| > Curious. To me this is the worst thing you could ever do. Talking via streams to say `cat file.txt | grep ERROR | wc -l` is cool. But you could do SOOO much more, if programs would actually output structured data streams. A lot of people have had this thought over the decades, but it hasn't really happened -- powershell exists for linux, but who's using it? The genius of the primitive representation (stringly typed tables) is that it has just enough structure to do interesting processing but not enough to cause significant mental overhead in trying to understand, memorize and reference the structure. Case in point of the difficulties of adding more structure without wrecking immediacy of manipulation is json.
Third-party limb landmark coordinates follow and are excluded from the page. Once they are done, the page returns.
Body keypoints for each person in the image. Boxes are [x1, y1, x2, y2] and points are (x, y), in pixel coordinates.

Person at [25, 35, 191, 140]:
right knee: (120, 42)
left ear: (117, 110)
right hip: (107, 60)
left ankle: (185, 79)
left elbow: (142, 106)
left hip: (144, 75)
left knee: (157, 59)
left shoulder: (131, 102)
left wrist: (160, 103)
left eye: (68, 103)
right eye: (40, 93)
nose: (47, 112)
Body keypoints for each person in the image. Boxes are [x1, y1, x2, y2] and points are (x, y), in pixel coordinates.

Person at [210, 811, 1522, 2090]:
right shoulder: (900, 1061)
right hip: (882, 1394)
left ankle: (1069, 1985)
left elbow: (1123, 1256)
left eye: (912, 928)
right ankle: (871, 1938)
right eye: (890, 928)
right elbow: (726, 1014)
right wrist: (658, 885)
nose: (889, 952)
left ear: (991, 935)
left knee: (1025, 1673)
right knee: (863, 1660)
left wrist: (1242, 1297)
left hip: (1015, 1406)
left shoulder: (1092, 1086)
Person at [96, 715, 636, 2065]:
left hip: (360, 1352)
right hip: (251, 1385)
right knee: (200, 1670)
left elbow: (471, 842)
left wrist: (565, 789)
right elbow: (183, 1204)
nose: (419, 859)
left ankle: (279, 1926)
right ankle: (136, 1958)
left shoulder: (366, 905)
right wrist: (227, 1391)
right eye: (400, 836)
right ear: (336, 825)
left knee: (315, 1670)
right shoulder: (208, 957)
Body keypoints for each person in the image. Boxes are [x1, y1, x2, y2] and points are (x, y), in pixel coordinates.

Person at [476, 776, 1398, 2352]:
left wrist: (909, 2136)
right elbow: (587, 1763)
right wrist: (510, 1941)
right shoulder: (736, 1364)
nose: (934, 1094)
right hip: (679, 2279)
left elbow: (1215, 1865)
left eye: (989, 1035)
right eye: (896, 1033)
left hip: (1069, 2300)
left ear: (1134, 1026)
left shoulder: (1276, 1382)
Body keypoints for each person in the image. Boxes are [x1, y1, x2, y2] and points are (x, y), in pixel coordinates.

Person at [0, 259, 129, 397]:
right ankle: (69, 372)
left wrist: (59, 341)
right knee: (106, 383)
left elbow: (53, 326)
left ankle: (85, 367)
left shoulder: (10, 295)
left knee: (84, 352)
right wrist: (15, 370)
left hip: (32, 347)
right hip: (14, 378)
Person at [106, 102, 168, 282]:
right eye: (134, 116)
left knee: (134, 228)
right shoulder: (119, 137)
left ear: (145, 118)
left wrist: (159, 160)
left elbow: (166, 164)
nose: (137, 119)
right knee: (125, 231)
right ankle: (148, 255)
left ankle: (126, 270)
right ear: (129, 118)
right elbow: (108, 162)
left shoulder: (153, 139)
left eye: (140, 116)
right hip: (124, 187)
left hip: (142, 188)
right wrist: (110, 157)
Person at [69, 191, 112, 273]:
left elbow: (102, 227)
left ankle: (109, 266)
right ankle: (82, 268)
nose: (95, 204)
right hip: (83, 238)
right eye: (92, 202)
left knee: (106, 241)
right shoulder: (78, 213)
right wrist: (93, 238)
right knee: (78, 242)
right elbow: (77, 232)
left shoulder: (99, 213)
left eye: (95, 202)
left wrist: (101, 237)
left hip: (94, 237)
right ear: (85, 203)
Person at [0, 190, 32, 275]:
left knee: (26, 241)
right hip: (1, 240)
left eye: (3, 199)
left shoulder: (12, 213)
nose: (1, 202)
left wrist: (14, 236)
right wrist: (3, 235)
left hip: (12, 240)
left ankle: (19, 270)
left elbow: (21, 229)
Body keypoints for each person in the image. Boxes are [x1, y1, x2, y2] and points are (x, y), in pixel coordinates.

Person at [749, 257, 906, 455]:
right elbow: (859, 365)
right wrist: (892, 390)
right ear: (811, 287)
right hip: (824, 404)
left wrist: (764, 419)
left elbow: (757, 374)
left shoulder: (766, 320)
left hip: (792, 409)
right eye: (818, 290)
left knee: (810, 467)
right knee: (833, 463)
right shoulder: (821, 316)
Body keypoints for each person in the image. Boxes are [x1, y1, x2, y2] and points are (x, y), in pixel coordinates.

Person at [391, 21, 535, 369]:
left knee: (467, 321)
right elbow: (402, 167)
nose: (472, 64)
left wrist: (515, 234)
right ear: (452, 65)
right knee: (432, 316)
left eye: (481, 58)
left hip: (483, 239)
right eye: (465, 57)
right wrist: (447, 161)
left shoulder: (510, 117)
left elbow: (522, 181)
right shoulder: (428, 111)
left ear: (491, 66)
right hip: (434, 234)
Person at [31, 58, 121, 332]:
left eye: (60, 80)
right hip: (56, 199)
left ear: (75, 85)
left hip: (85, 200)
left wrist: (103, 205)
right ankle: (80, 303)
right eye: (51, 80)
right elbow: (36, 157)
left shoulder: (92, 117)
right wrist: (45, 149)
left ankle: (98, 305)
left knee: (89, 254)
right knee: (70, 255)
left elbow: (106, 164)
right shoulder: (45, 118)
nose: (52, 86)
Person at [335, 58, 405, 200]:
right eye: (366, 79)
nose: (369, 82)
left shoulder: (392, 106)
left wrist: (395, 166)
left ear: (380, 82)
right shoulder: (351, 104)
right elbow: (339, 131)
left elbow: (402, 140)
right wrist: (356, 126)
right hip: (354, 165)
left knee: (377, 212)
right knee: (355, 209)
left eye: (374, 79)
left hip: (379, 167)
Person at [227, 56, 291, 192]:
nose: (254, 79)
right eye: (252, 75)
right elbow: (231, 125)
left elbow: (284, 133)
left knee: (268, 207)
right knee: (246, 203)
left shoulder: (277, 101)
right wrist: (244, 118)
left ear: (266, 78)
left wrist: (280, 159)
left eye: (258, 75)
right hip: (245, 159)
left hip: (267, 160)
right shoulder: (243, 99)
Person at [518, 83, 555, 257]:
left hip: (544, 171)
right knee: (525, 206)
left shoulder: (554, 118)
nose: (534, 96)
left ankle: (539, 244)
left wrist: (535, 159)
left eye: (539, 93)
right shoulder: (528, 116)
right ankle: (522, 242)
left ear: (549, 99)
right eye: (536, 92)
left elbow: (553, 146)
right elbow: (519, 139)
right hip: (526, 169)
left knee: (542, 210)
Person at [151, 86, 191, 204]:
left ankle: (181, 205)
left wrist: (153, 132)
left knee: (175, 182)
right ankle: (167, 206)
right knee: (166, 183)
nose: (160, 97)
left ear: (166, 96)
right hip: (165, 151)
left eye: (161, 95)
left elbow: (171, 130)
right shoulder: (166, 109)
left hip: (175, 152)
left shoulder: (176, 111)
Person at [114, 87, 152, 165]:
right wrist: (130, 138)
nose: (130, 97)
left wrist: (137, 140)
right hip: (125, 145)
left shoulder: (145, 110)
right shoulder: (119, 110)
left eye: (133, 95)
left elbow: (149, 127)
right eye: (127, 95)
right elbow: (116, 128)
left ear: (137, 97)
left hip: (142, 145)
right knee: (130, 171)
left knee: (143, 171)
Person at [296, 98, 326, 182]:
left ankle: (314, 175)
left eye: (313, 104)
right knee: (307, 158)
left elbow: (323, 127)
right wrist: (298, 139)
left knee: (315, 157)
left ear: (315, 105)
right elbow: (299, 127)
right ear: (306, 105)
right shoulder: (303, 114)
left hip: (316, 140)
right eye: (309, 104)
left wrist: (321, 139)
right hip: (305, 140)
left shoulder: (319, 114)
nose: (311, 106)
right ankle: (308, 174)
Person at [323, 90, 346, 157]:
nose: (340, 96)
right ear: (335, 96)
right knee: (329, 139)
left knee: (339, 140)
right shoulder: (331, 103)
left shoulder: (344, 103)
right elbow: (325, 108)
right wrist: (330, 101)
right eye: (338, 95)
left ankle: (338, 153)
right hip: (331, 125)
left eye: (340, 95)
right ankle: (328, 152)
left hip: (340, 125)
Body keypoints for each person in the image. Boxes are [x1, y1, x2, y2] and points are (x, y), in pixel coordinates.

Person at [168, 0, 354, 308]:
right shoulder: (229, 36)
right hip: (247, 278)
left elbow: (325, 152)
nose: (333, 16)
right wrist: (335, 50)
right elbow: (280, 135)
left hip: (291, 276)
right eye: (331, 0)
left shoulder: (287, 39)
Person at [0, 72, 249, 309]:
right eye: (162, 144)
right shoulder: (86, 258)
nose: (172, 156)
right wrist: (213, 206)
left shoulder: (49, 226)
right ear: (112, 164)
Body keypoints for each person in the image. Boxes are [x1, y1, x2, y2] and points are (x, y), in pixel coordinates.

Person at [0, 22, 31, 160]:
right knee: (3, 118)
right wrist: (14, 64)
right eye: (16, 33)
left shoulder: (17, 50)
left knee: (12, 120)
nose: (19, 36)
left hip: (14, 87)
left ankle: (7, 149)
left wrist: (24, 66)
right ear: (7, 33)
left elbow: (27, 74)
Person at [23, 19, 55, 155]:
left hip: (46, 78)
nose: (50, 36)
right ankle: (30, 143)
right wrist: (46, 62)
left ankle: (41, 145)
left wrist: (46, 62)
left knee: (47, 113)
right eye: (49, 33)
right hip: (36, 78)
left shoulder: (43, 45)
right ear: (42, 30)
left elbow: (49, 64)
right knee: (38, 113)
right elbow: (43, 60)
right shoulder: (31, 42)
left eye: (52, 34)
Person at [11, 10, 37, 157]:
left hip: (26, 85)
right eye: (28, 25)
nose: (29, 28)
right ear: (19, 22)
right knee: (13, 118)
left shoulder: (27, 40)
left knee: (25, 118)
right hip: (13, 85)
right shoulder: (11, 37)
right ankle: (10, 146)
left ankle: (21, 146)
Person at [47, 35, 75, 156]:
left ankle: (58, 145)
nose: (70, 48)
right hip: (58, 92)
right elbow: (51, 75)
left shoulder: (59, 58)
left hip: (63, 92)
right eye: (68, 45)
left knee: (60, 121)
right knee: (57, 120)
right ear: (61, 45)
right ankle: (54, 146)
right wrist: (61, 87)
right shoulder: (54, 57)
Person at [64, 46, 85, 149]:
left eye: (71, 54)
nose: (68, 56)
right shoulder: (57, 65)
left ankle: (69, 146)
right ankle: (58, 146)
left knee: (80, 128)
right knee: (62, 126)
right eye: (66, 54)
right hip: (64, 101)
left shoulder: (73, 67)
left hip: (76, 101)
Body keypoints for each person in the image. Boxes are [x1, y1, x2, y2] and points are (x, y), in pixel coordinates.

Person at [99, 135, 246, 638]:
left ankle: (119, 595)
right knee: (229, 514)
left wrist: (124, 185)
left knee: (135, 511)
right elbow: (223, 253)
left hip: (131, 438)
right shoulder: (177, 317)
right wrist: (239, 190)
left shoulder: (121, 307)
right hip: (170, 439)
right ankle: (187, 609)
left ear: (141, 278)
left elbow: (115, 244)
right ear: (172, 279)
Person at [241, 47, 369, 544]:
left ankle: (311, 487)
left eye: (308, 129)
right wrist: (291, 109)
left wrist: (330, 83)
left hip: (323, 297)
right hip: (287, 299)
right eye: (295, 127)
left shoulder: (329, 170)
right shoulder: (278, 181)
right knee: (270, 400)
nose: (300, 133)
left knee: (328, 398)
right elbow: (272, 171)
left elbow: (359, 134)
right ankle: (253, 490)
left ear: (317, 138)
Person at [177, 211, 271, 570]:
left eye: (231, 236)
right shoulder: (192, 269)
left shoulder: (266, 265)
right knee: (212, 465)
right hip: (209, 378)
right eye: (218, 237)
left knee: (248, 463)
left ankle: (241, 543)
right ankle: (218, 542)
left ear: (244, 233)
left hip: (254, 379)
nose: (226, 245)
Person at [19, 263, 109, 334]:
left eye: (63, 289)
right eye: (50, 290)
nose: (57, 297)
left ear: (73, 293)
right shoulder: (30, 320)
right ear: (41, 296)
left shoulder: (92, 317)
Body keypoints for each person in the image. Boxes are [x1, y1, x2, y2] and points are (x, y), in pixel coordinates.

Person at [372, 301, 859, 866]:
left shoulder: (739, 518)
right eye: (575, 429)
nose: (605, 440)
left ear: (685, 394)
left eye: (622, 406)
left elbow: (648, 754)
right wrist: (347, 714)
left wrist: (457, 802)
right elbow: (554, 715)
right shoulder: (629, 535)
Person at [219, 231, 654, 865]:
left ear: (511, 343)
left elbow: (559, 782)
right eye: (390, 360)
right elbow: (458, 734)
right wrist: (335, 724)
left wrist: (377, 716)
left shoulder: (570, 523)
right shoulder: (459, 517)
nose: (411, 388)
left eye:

For anything with more than 1 level of nesting, I do stuff like blah | jq . | grep -C3 ERROR
probably a lot more than I do blah | jq $SOME_EXPRESSION
because it's just so much less mental overhead -- I don't have to think about indexing into some complex hierarchy and pulling out parts of it.I'm not saying it's not possible to get out of this local optimum, but it appears to be a lot more subtle than many people seem to think. There may be an simple and elegant solution, but it seems it has so far escaped discovery. Almost five decades later, composing pipelines of weakly structured and typed bytes (that, by convention, often are line separated tables, possibly with tab or space seperated columns) is still the only high-level software re-use via composition success story of the whole computing field. |
Powershell is unfortunately not the shining example of a shell that best leverages structured/typed input/output succinctly.
But on Windows, sysadmins use powershell heavily. Nearly every IT department that manages windows machines uses Powershell.